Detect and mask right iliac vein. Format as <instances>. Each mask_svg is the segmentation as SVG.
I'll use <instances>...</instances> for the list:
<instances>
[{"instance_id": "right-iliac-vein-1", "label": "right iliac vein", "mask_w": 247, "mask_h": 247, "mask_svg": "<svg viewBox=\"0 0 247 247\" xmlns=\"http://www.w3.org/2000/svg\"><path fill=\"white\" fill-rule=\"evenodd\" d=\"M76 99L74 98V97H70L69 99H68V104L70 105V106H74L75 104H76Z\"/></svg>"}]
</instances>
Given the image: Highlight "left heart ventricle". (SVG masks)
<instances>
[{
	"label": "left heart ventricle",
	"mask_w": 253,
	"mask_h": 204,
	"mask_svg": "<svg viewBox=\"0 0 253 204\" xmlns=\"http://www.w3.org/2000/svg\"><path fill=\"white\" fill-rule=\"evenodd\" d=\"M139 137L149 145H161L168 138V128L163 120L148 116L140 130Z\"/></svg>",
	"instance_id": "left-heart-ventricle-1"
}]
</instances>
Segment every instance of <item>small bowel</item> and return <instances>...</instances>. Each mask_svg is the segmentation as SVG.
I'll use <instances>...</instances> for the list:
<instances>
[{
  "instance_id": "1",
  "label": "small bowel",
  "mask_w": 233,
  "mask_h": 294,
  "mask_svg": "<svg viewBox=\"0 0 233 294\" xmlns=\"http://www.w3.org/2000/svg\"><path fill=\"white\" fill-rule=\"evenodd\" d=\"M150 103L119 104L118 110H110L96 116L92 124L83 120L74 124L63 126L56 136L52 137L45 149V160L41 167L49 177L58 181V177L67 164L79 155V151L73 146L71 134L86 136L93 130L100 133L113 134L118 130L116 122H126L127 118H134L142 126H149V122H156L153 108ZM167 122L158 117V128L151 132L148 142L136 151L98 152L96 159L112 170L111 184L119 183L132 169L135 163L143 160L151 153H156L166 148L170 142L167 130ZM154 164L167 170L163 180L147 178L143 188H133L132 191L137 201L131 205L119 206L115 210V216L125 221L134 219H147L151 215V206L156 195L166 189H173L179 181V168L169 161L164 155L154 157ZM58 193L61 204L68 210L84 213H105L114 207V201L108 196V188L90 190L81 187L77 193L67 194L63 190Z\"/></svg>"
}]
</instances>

■ ■ ■ ■

> **EXERCISE DESCRIPTION**
Put every line from the one containing "Given the image: Highlight" through the last line of the items into a numbered list, leaving out any blank lines.

> **WORKED ANSWER**
1. Given the image: Highlight "left heart ventricle". (SVG masks)
2. <instances>
3. [{
4. 	"label": "left heart ventricle",
5. 	"mask_w": 253,
6. 	"mask_h": 204,
7. 	"mask_svg": "<svg viewBox=\"0 0 253 204\" xmlns=\"http://www.w3.org/2000/svg\"><path fill=\"white\" fill-rule=\"evenodd\" d=\"M139 137L149 145H161L168 138V128L163 120L148 116L140 130Z\"/></svg>",
8. 	"instance_id": "left-heart-ventricle-1"
9. }]
10. </instances>
11. Segment every instance of <item>small bowel</item> and return <instances>...</instances>. Each mask_svg is the segmentation as SVG.
12. I'll use <instances>...</instances> for the list:
13. <instances>
14. [{
15.   "instance_id": "1",
16.   "label": "small bowel",
17.   "mask_w": 233,
18.   "mask_h": 294,
19.   "mask_svg": "<svg viewBox=\"0 0 233 294\" xmlns=\"http://www.w3.org/2000/svg\"><path fill=\"white\" fill-rule=\"evenodd\" d=\"M150 103L119 104L118 110H110L96 116L92 124L83 120L74 124L63 126L56 136L52 137L45 149V160L41 167L49 177L58 181V177L67 164L79 155V151L73 146L71 134L86 136L93 130L100 133L113 134L118 130L116 122H126L127 118H134L142 126H149V122H156L153 108ZM167 122L158 117V128L151 132L148 142L136 151L98 152L96 159L112 170L111 184L119 183L132 169L135 163L143 160L151 153H156L166 148L170 142L167 130ZM154 164L167 170L163 180L147 178L143 188H133L132 191L137 201L131 205L119 206L115 210V216L125 221L134 219H147L151 215V206L156 195L166 189H173L179 181V168L169 161L164 155L154 157ZM58 193L61 204L68 210L84 213H105L114 207V201L108 196V188L90 190L81 187L77 193L67 194L63 190Z\"/></svg>"
20. }]
21. </instances>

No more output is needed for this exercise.